President Jacques Chirac, who was among those to greet Aubenas at an airstrip in Villacoublay, west of Paris, where her plane landed, also gave no details.

Former foreign minister Michel Barnier, who worked on the case until leaving the government this month, said France paid no ransom, and Defence Minister Michele Alliot-Marie thanked officials in the DGSE spy agency.

In Baghdad, Aubenas’ Iraqi assistant Hussein Hanoun al-Saadi received a hero’s welcome – hugs and kisses from more than 60 relatives and friends. A band of trumpets played Arab tunes and a sheep was slaughtered to celebrate his homecoming.

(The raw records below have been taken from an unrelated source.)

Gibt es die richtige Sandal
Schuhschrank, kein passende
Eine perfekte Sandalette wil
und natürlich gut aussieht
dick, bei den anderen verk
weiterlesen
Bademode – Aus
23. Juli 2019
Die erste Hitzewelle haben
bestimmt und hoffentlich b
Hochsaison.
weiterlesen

A few hundred supporters celebrated Sunday night at Place de la Republique square in eastern Paris by taking down giant photos of the two captives that had hung there to mobilize support.

Aubenas and her assistant had been missing since Jan. 5 and were last seen leaving her hotel in the Iraqi capital. French officials have never identified the kidnappers, though authorities in both France and Iraq suggested they were probably seeking money rather than pressing a political agenda.

Each day, Liberation and many other media printed a count of how many days Aubenas and her guide had been captive.

The first and last public sign that Aubenas was alive came in a videotape – apparently recorded by her captors – that emerged March 1. She looked pale and pleaded for help.

Many questions remained about her time in captivity. Three Romanian journalists who were held in Iraq for nearly two months said they were kept for 51 days in a cellar alongside Aubenas.

The Romanians were freed May 22 by a group that identified itself as Maadh Bin Jabal. But asked whether she was held with the Romanians at one point, Aubenas responded “no” and did not elaborate.

Liberation’s editorial director Antoine de Gaudemar said he could not explain the discrepancy.